▶ Records for this exercise:
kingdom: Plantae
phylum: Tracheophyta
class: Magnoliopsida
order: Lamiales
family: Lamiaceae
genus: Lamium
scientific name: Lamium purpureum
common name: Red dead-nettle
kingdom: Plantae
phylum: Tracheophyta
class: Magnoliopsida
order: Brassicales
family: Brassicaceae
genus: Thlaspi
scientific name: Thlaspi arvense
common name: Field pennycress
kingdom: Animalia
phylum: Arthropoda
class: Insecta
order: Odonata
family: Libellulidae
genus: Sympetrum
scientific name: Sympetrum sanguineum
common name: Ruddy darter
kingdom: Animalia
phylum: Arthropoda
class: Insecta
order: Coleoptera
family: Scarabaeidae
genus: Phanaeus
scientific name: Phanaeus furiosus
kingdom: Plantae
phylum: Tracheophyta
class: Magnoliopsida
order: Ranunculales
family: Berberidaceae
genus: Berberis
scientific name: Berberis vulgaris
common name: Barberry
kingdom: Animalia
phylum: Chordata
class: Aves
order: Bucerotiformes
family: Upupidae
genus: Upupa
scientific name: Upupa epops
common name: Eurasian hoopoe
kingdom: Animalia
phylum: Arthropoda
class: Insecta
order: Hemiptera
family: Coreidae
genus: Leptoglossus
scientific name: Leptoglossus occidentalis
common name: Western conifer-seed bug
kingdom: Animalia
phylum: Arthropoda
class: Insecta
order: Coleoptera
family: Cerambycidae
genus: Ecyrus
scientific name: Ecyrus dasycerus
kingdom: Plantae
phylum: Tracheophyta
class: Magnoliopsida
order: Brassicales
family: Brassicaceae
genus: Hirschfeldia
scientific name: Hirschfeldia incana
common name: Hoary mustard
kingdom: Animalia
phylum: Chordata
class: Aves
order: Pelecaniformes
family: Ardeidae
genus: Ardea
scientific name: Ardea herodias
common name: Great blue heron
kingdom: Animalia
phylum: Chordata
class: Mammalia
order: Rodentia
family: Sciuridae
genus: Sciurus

▶ Exercise directions: Copy out every line of the material above, leaving each word and name unchanged.

▶ Task solution:
kingdom: Plantae
phylum: Tracheophyta
class: Magnoliopsida
order: Lamiales
family: Lamiaceae
genus: Lamium
scientific name: Lamium purpureum
common name: Red dead-nettle
kingdom: Plantae
phylum: Tracheophyta
class: Magnoliopsida
order: Brassicales
family: Brassicaceae
genus: Thlaspi
scientific name: Thlaspi arvense
common name: Field pennycress
kingdom: Animalia
phylum: Arthropoda
class: Insecta
order: Odonata
family: Libellulidae
genus: Sympetrum
scientific name: Sympetrum sanguineum
common name: Ruddy darter
kingdom: Animalia
phylum: Arthropoda
class: Insecta
order: Coleoptera
family: Scarabaeidae
genus: Phanaeus
scientific name: Phanaeus furiosus
kingdom: Plantae
phylum: Tracheophyta
class: Magnoliopsida
order: Ranunculales
family: Berberidaceae
genus: Berberis
scientific name: Berberis vulgaris
common name: Barberry
kingdom: Animalia
phylum: Chordata
class: Aves
order: Bucerotiformes
family: Upupidae
genus: Upupa
scientific name: Upupa epops
common name: Eurasian hoopoe
kingdom: Animalia
phylum: Arthropoda
class: Insecta
order: Hemiptera
family: Coreidae
genus: Leptoglossus
scientific name: Leptoglossus occidentalis
common name: Western conifer-seed bug
kingdom: Animalia
phylum: Arthropoda
class: Insecta
order: Coleoptera
family: Cerambycidae
genus: Ecyrus
scientific name: Ecyrus dasycerus
kingdom: Plantae
phylum: Tracheophyta
class: Magnoliopsida
order: Brassicales
family: Brassicaceae
genus: Hirschfeldia
scientific name: Hirschfeldia incana
common name: Hoary mustard
kingdom: Animalia
phylum: Chordata
class: Aves
order: Pelecaniformes
family: Ardeidae
genus: Ardea
scientific name: Ardea herodias
common name: Great blue heron
kingdom: Animalia
phylum: Chordata
class: Mammalia
order: Rodentia
family: Sciuridae
genus: Sciurus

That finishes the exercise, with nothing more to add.